_Passage to read:_
The Red Sox Don’t Have a Problem Against Left-Handed Pitching

The World Series begins later this very evening, and I don’t know who’s going to win. Nobody knows who’s going to win. It is impossible to know who’s going to win. It’s even almost impossible to know which team ought to be favored. Yeah, the Red Sox finished with baseball’s best record. But the Dodgers added Manny Machado in the middle of the year. The Dodgers finished with baseball’s second-best BaseRuns record. The Red Sox finished in third. Each team deserves to be where it is, and each team would make a deserving champion. Whatever happens over the next four to seven games will mean both everything and nothing.

Given that this is literally the World Series, though, everyone’s looking for edges. We’re all just looking for edges. Potential x-factors, if you will, that could conceivably give one team a leg up. And there’s one statistical area I’ve seen discussed in plenty of spaces — the Red Sox’s seeming vulnerability against left-handed pitching. It’s a good lineup, but it’s a lineup that had a big platoon split. Perhaps that could be enough to put the Dodgers over the top. Handedness could effectively neuter Boston’s bats.

But it seems to me there’s not anything there. The headline already gave this post away. You don’t need to keep reading in case you’re in a rush. For those of you still sticking around, I’ll take a few minutes to explain myself.

Here’s a link. It’s a link to how well teams hit against right-handed pitchers. I’ve excluded pitchers at the plate because I don’t care about them. That link tells you an interesting story. The team in first place is the Dodgers. The team in second place is the Red Sox. What a matchup we have for the World Series!

Here’s another link. It’s a link to how well teams hit against left-handed pitchers. I’ve excluded pitchers at the plate again. That link tells you an interesting and different story. The team in sixth place is the Dodgers, with a wRC+ of 106. The team in 19th place is the Red Sox, with a wRC+ of 92. That put the Red Sox around teams like the White Sox and Padres. For a supposedly good lineup, those are bad results. It’s easy to see why this has emerged as something of a talking point.

The Dodgers’ Game 1 starter? The left-handed Clayton Kershaw. The Dodgers’ Game 2 starter? The left-handed Hyun-Jin Ryu. The Dodgers’ presumed Game 4 starter? The left-handed Rich Hill. Available in the bullpen will be the left-handed Julio Urias, the left-handed Scott Alexander, and the left-handed Alex Wood. Hill will also be available out of the bullpen if the series stretches long enough. The Dodgers’ pitching staff is lefty-heavy. The Red Sox’s lineup just had a wide split. Appears that trouble would be a’brewing.

The problem with this argument comes down to two things. One, a single-season platoon split isn’t all that meaningful. And two, playoff rosters are different. Plate appearances are distributed differently. Rosters now are more optimized, and the worst performers from the regular season are gone or mostly ignored.

_Dataset extract:_
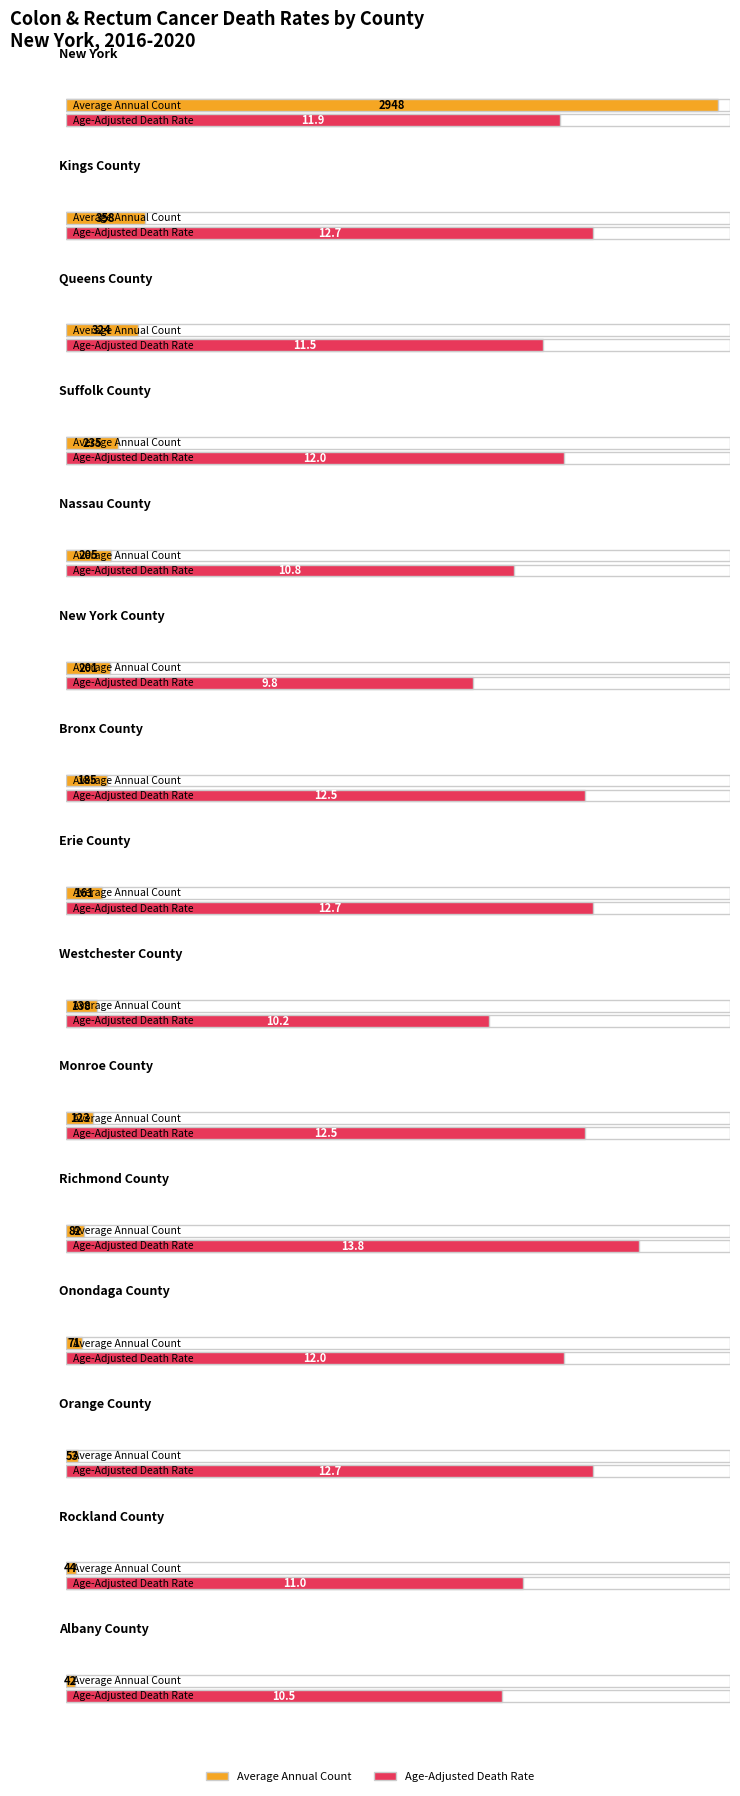

What is the maximum value for Age-Adjusted Death Rate?

13.8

_Work item:_
Rewrite the part of the article on the Red Sox and left-handed pitching starting at "Given that this" and ending at "to explain myself.", with "edges" replaced by "advantages".

_Your response:_
Given that this is literally the World Series, though, everyone’s looking for advantages. We’re all just looking for advantages. Potential x-factors, if you will, that could conceivably give one team a leg up. And there’s one statistical area I’ve seen discussed in plenty of spaces — the Red Sox’s seeming vulnerability against left-handed pitching. It’s a good lineup, but it’s a lineup that had a big platoon split. Perhaps that could be enough to put the Dodgers over the top. Handedness could effectively neuter Boston’s bats.

But it seems to me there’s not anything there. The headline already gave this post away. You don’t need to keep reading in case you’re in a rush. For those of you still sticking around, I’ll take a few minutes to explain myself.